Pada hari Minggu, semua anggota tim melompati papan iklan dan bergegas ke tengah lapangan untuk merayakan kemenangan setelah India dipastikan meraih piala. Sedangkan manajer tim, Vimal Kumar, mengikuti di belakang dengan hati-hati, terbawa arus emosi.
Sebagai mantan pelatih nasional, Kumar diam-diam bekerja di belakang layar untuk melambungkan generasi pemain-pemain baru.
Dia berasal dari era bulu tangkis India di mana andalan di nomor tunggal harus muncul juga untuk pertandingan ganda karena masih tidak cukup pemain spesialis. Gelar Piala Thomas sebelumnya masih dipandang sebagai mimpi yang terlalu jauh.
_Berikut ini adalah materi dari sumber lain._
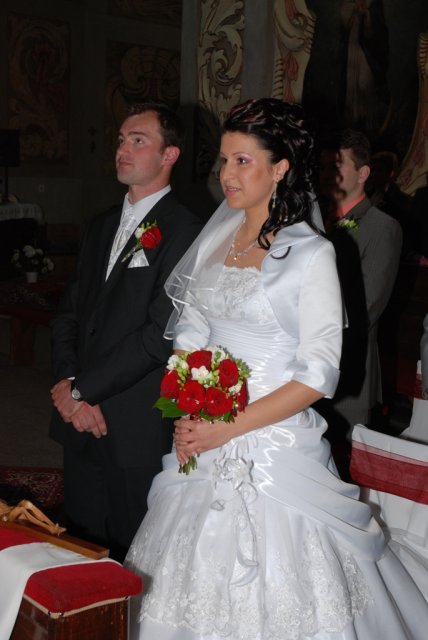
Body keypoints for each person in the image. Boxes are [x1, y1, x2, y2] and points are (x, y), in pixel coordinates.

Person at [125, 98, 428, 639]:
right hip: (206, 431)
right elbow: (191, 332)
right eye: (224, 160)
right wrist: (190, 410)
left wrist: (228, 427)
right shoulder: (214, 240)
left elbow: (319, 375)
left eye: (243, 161)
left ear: (281, 168)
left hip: (273, 443)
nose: (227, 174)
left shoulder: (310, 253)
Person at [50, 101, 202, 561]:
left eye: (138, 140)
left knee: (132, 553)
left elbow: (159, 335)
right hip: (80, 416)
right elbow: (70, 313)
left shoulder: (186, 230)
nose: (123, 149)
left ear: (169, 154)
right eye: (120, 140)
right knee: (78, 544)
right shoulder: (100, 225)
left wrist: (84, 390)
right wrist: (68, 383)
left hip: (133, 421)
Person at [316, 129, 402, 477]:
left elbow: (367, 306)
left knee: (343, 471)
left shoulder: (382, 227)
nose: (327, 174)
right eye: (324, 166)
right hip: (306, 370)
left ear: (363, 173)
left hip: (349, 370)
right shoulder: (312, 220)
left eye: (337, 165)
"Saya memegang trofi itu di tangan saya hanya untuk mengatakan pada diri sendiri bahwa ini benar-benar terjadi. Jika Anda bertanya kepada saya, saya akan menempatkan kemenangan ini di atas setiap gelar Olimpiade dan All England yang telah kami menangkan. Ini karena kami memenangkannya sebagai tim melalui upaya kolektif dan keyakinan," katanya.
Selama dekade terakhir, para pebulu tangkis perempuan - yaitu Saina Nehwal dan PV Sindhu - yang telah berada di jajaran depan bulu tangkis India.
Sedangkan pebulutangkis putra, meskipun kaya akan bakat, sebagian besar masih berada di bawah radar.
Namun akhir-akhir ini ada tanda-tanda kebangkitan, saat mereka tampil di podium Kejuaraan Dunia dan All England. Dan sekarang, juara Piala Thomas.
Di final Minggu, para pemain putri yang dipimpin oleh Sindhu tampil di tribun memberi dukungan. Tim putri telah kalah di perempat final Piala Uber - dan sebagian besar dari mereka tadinya sudah siap-siap untuk segera pulang dari Bangkok.
Tetapi tiket pesawat mereka telah dijadwal ulang oleh Asosiasi Bulu Tangkis India sehingga mereka dapat mendukung tim putra sekaligus menandingi kebisingan dari nyanyian berirama dan tepukan balon dari para pendukung tim Indonesia.
"Kami menginginkan dukungan mereka [tim perempuan], kami ingin mereka tetap tinggal dan mereka melakukannya," kata Prannoy.
"Ini adalah momen besar bagi bulu tangkis India dan bukan hanya tentang satu atau dua pemain. Sebagai sebuah bangsa, kami telah menandai diri kami sebagai yang terbaik di dunia.
"Kami belum pernah melakukan pencapaian seperti ini sebelumnya dalam bulu tangkis. Ada keindahan karena medali emas ini dan semua yang dilambangkannya adalah milik kita semua," katanya.